11.03.2003

Un-smarty growth; just blows me away

"D.C. Sprawl Crosses Into A New State: Pennsylvania." Another example of smart growth not really working:

There is still plenty of open and developable land in Frederick County, which begins about five miles south of Liberty. But just as Montgomery County did in the 1960s and 1970s, the Frederick government in recent years has clamped down on construction, sending developers elsewhere to fill the region's voracious appetite for housing.

The same is happening in Virginia, where booming Loudoun and Prince William counties are tightening development restrictions. Developers in search of more lenient zoning and greater profit margins are leapfrogging farther out where laws are more permissive and local governments less experienced.

For local governments in the throes of rapid growth, "[housing] density is a four-letter word," said Stephen S. Fuller, a public policy professor at George Mason University. "The consequence is they're pushing the problem to their neighbor, and developers are having to go further and further away because they can't meet the demand for housing closer in."
And there's the problem with so-called smart growth: if you just limit the growth in housing, but not the growth in population, the demand will outstrip supply, and you're going to have sprawl and property value problems.

Meanwhile, the counties that have limited development in the past still have to deal with traffic from the people they've displaced:

A Washington Post reporter leaving Rockville at 4:55 p.m. on a recent weekday arrived in Liberty [80 miles away] almost exactly two hours later, at 6:54 p.m.

Traffic on I-270 came to a complete stop nine times during the ride.

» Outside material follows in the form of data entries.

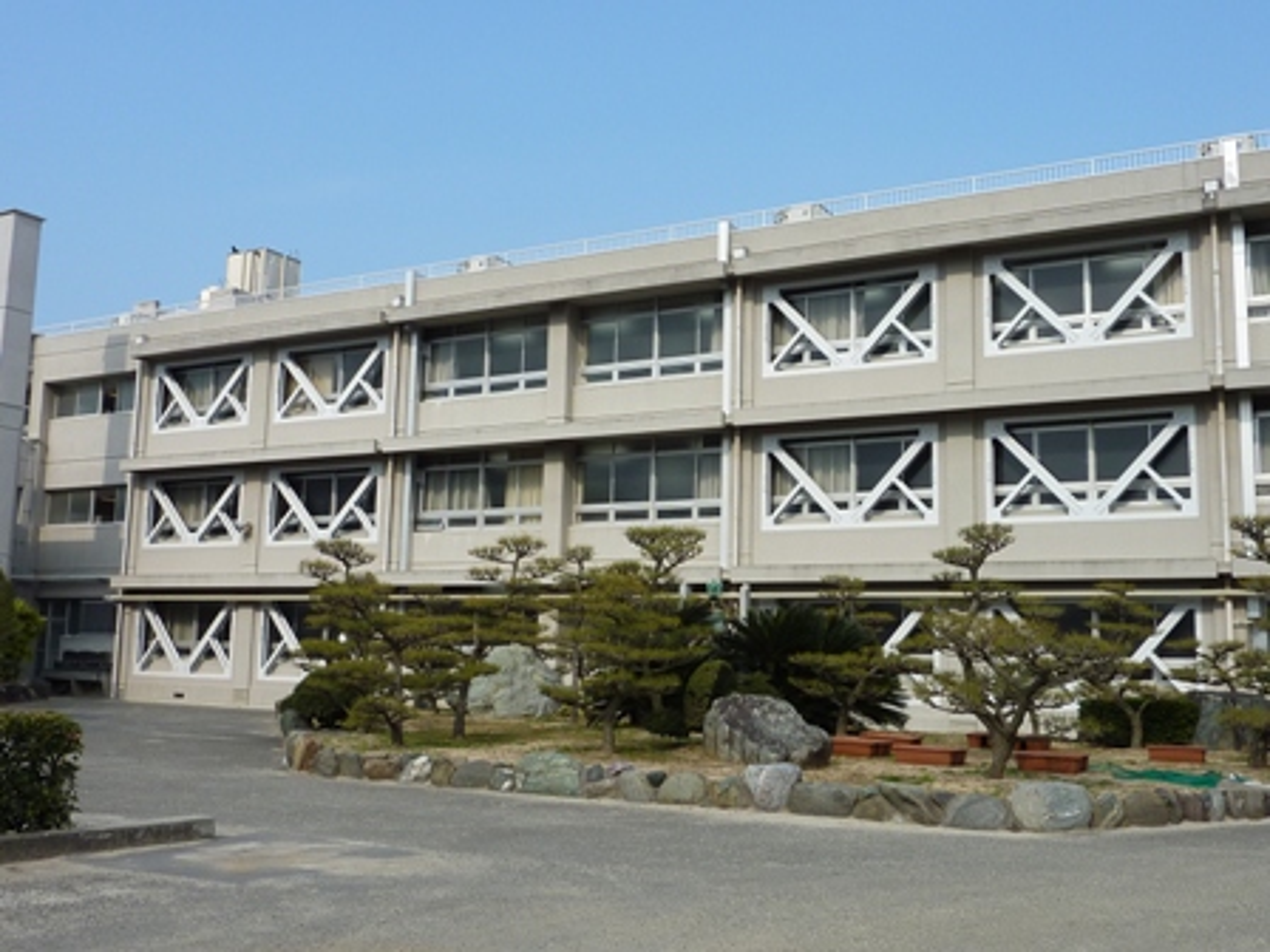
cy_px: 476
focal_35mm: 35
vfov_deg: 40.7
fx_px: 1284
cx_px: 635
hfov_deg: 52.6
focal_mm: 4.1
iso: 80
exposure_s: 1/500
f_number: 4.5
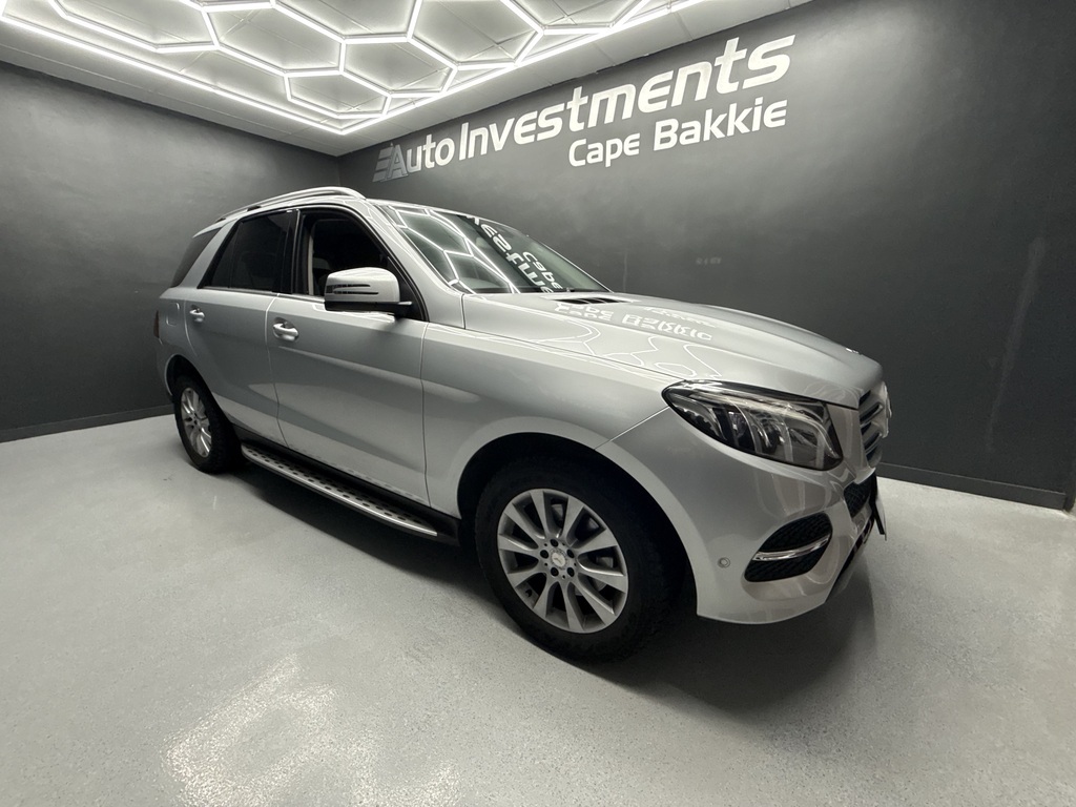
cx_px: 538
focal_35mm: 14
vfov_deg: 85.7
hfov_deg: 102.1
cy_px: 404
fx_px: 435
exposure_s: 1/100
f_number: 2.2
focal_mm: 2.22
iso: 160
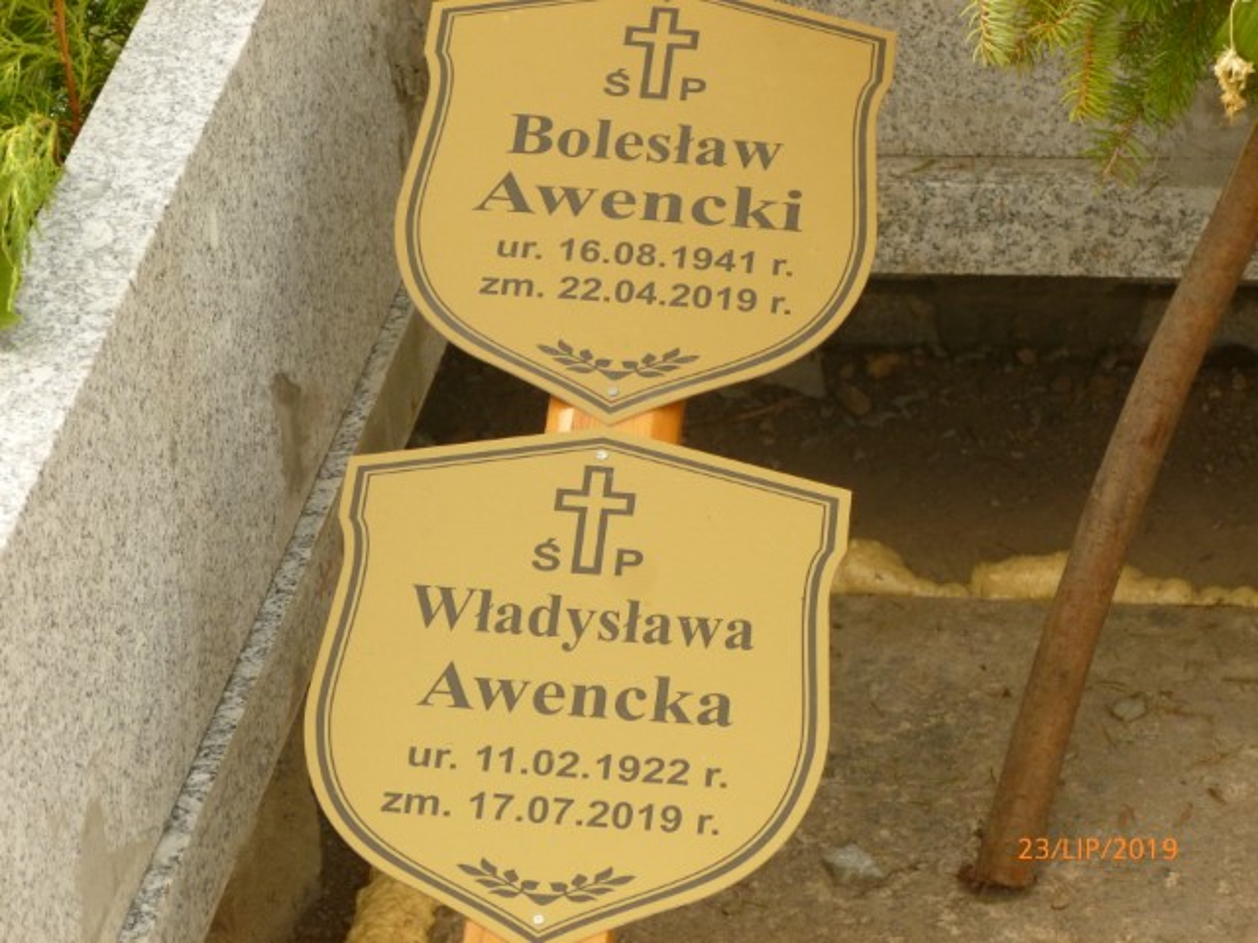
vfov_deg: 10.5
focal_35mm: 141
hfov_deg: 14.0
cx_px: 629
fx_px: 5124
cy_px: 472
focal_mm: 25.2
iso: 200
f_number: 5.1
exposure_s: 1/200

The first full stop in traffic came a mere 14 minutes into the commute, where the highway narrows from 12 lanes to eight.

As the sun began to set, and I-270 narrowed to four lanes near the Montgomery-Frederick County line, the rearview mirror was filled with a solid column of white headlights. Ahead lay a continuous strand of red brake lights.


Et voila... Washington. Since concentrated development near D.C. doesn't seem to be an option, the only way to fix sprawl is to reduce the number of jobs. That doesn't seem likely either.